Michael Adams und Maja Kraas-Littger schärften mit ihrem Festschrift-Beitrag "Produkthaftung für Colagetränke" nicht allein den medizinischen Blick auf  Mangelernährung und Knochenschwund, Nierensteine und Zahnschäden, die mit dem Konsum der braunen Soft Drinks einhergehen.
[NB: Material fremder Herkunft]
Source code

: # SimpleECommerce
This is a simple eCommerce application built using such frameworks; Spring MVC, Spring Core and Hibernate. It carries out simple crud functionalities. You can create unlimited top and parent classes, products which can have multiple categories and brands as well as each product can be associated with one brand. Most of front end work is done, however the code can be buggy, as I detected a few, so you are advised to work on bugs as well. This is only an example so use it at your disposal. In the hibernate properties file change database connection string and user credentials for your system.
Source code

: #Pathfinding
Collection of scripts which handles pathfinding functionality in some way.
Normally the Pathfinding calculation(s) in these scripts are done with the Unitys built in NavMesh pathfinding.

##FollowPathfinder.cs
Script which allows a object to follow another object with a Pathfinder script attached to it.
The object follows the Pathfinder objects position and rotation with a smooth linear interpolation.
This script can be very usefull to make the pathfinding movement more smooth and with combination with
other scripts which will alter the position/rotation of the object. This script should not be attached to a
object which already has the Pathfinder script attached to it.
Mit dem Aufsatz spüren sie "der Frage nach, ob die Hersteller von Soft Drinks für die gesundheitlichen Folgen des Konsums ihrer Getränke nach deutschem Recht in Haftung genommen werden können."

Spätestens mit dem Fazit der rechtsökonomischen Studie von Adams und Kraas-Littger, dem zufolge die vermeintlich juristisch harmlose Cola einen "Konstruktionsfehler" im Sinne des Produkthaftungsrechts aufweist und die Firma Coca-Cola von Rechts wegen "vor den Gesundheitsfolgen Übergewicht, den entsprechenden Folgeerkrankungen, der Entstehung von Typ-2-Diabetes, der Gefahr des Vitaminmangels und Knochenschwunds warnen und auf die Suchtproblematik des Koffeins und des zugesetzten Zuckers hinweisen" müsse, dürfte man die Aufmerksamkeit jedes Partygastes bei den Hörnern gepackt haben.

Und, Hand aufs Herz, ist die Frage, ob die Firma Coca-Cola wegen fehlender Warnhinweise "für die genannten Krankheitsfolgen anteilig in Höhe des Verursachungsbeitrages haftbar" zu machen wäre, nicht viel erquicklicher und erfreulicher als Antworten auf alltägliche arbeits-, haftpflicht- oder steuerrechtliche Fragen?

Dazu möchte sich der rechtsaufskunftbedürftige Partybesucher doch eines aktenkundigen Anwalts bedienen – bei Tageslicht und unter nüchternen Umständen.

Martin Rath arbeitet als freier Lektor und Journalist in Köln.